Plant Biotechnology Journal
- Discipline: Biotechnology, botany, Plant Sciences
- Language: English
- Edited by: Johnathan Napier

Publication details
- History: 2003–present
- Publisher: Wiley-Blackwell (United States)
- Frequency: Monthly
- Open access: Open access
- Impact factor: 13.263 (2021)

Standard abbreviations
- ISO 4: Plant Biotechnol. J.

Indexing
- ISSN: 1467-7644 (print) 1467-7652 (web)
- LCCN: 2003252092
- OCLC no.: 1004527419

Links
- Journal homepage; Online access; Online archive;

= Plant Biotechnology Journal =

Plant Biotechnology Journal, an Open Access journal, publishes high-impact original research and incisive reviews with an emphasis on molecular plant sciences and their applications through plant biotechnology. It was established in 2003 and is published by Wiley-Blackwell in association with the Society for Experimental Biology and the Association of Applied Biologists. The editor-in-chief is Johnathan Napier (Rothamsted Research).

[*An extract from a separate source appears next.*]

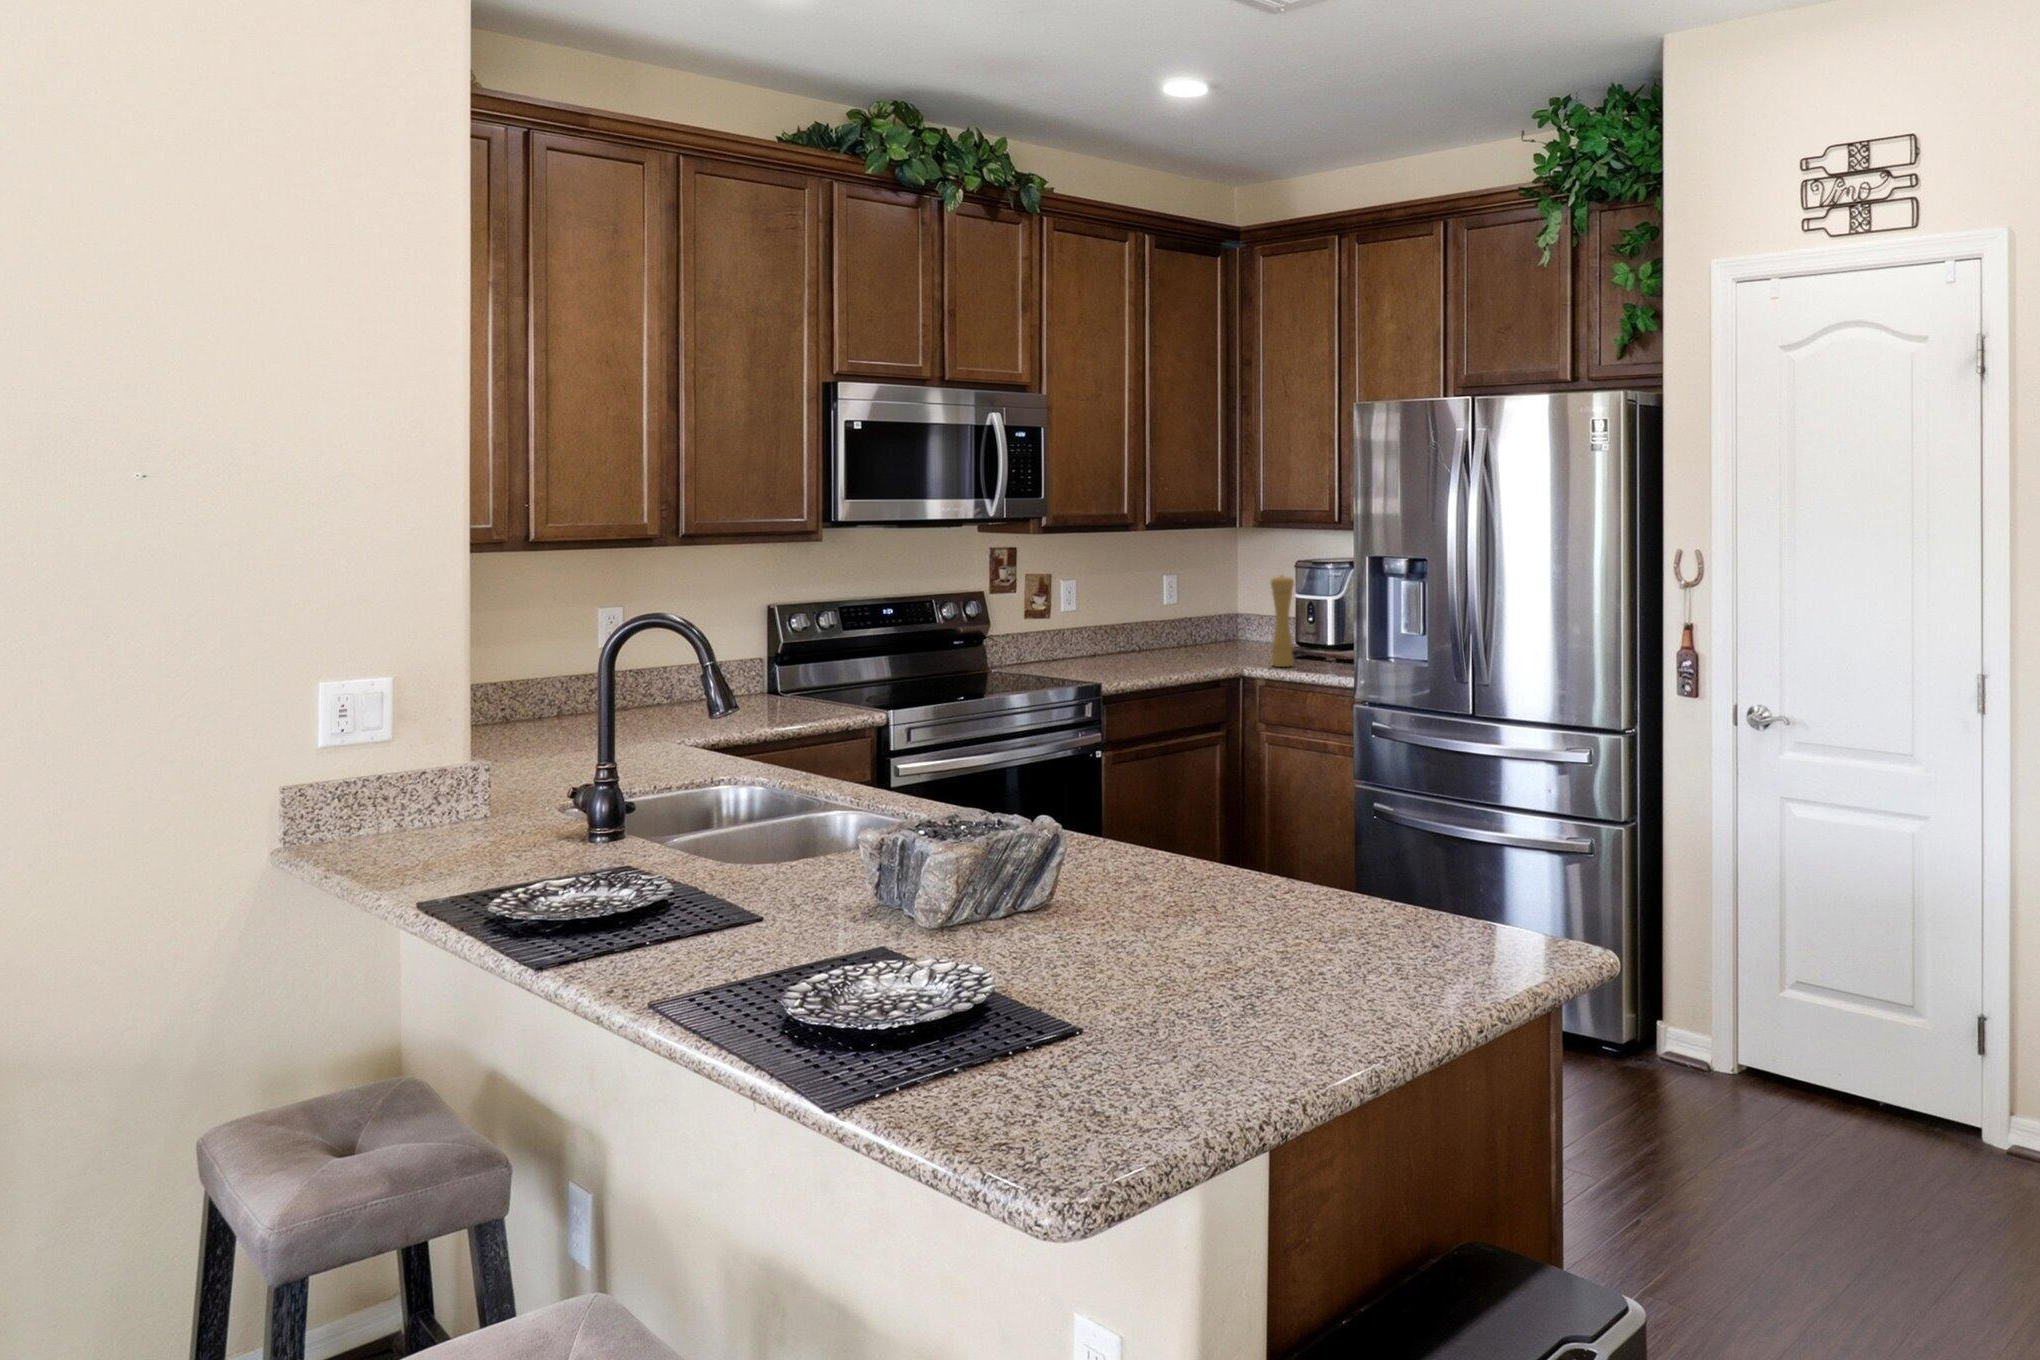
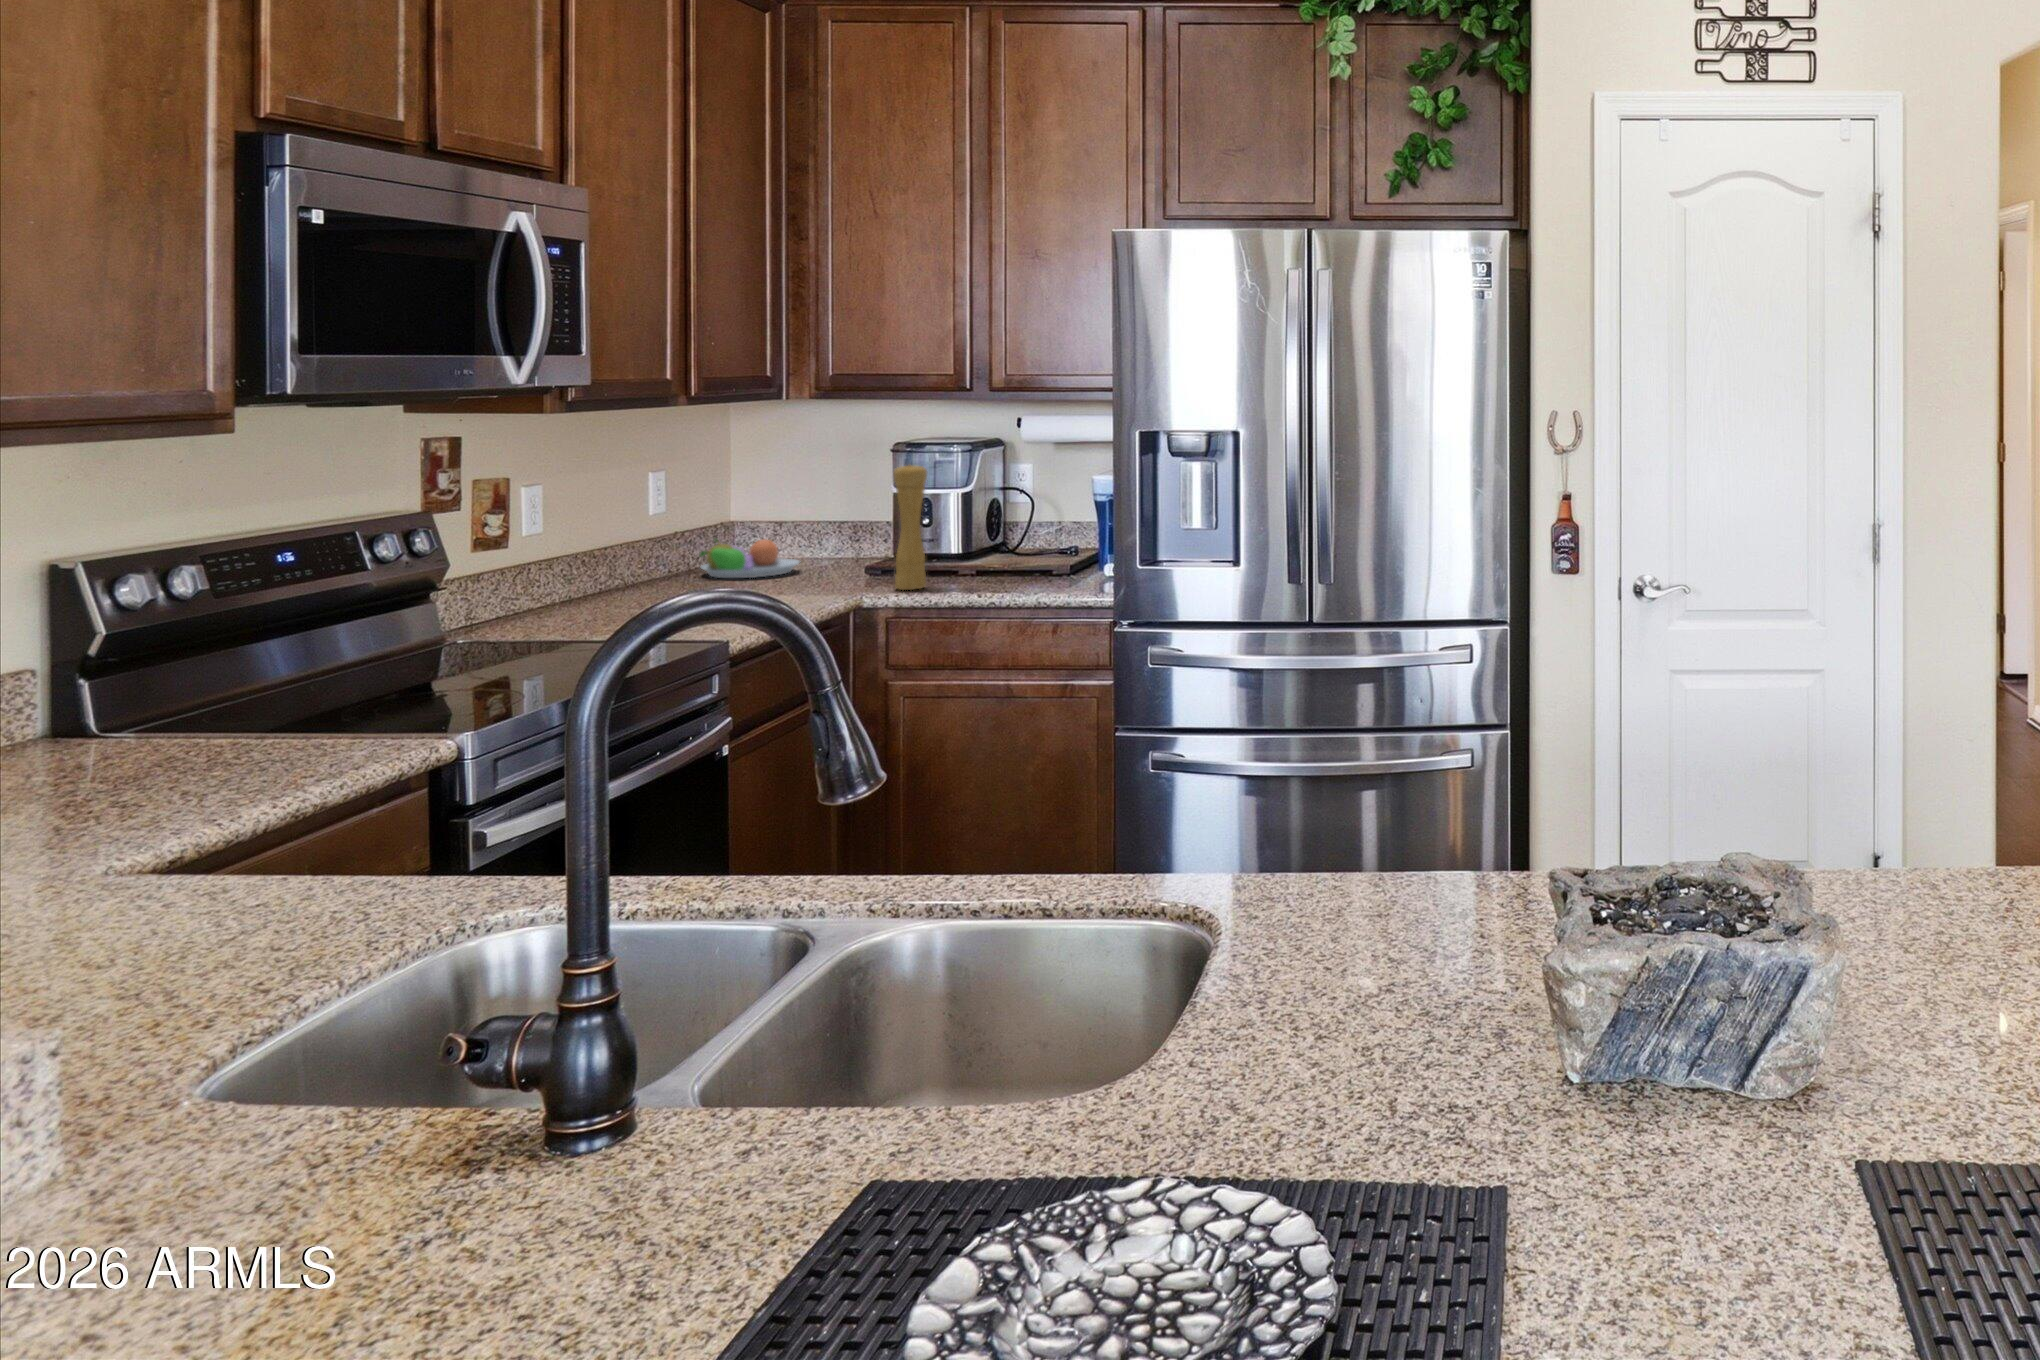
fruit bowl: none [1183,622,1253,651] -> present [700,539,799,578]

According to the Journal Citation Reports, the journal has a 2021 impact factor of 13.263, ranking it 5th out of 238 journals in the category "Plant Sciences" and 8th out of 158 journals in the category "Biotechnology & Applied Microbiology". As an Open Access journal, articles are accessible globally without restriction. To cover the cost of publishing, Plant Biotechnology Journal charges a publication fee.